Bright-eyed and bushy-tailed you leave high school, ready to take a bite out of college. You may have envisioned rigorous coursework, significant others, school-sponsored events, parties and many other quintessential cogs in the clockwork of college. You leap from the nest and land right inside the college experience. It’s truly special and unforgettable. With this being said, we often assume that the college experience only encompasses fun times. But really, the protein of the college experience can include some of the worst times of your life.
For example, my freshman year was one of the worst years of my life. Not only because I was away from home, but because I was going to the wrong school. Central Washington University had essentially nothing to offer me except a lot of alone time and about 30 extra pounds. However, I cite this as one of the most pivotal times in my life because, for the first time, I was forced to lock eyes with what was out there besides my hometown humdrum. I spent months just sitting and thinking about any way I could get out of Ellensburg, fantasizing about getting accepted into different schools or leading a different life. Yet, despite it all, in my moment of darkness, I had to take a step forward; I had to tell myself that it wasn’t too late to find even a portion of the life I wanted. By spring quarter that year, I was enrolled at UW Tacoma.
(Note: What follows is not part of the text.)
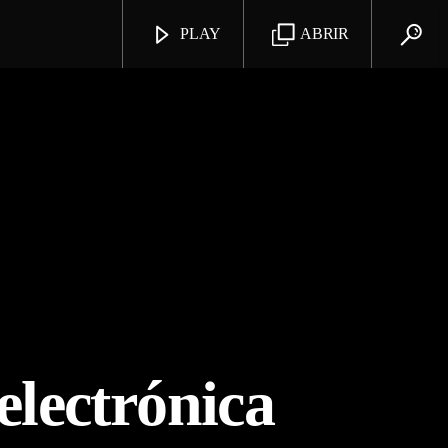
PLAY
ABRIR
electrónica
UW Tacoma has given me all I could ever hope for in terms of the college experience. I have made lifelong friends and honed my passions — but, it wasn’t always fun either. My sophomore year handed me a roommate that was sexist, racist, and overall inconsiderate. Nearly everything that came out of his mouth was grotesque and the antithesis to my moral code. However, there was just the smallest coexistence of common ground between us. It had nothing to do with our worldviews. None of the big things, just the little things.
In college, you’re bound to have classmates, roommates, group partners and professors that you’ll loathe with every fiber of your being. But what they don’t tell you before you get to college is that the most valuable lesson is learning how to find common ground with those people — to collaborate, to laugh and to celebrate. Because the honest truth is that after college, and for the rest of your life, you’re bound to meet coworkers, bosses and people that you just don’t like. But you can’t go through life expecting your social interactions to be perfectly curated to your exact comfortability. You’re going to need to shake a few hands that just don’t feel right.
Of course, I’m not telling you to just accept awful things the way they are. You should always be reaching, feeling and looking for something new. It’s just your job to know when it’s time. So when you leave this school, just like I am about to, you’ll need to cite the good and the bad times from college to succeed.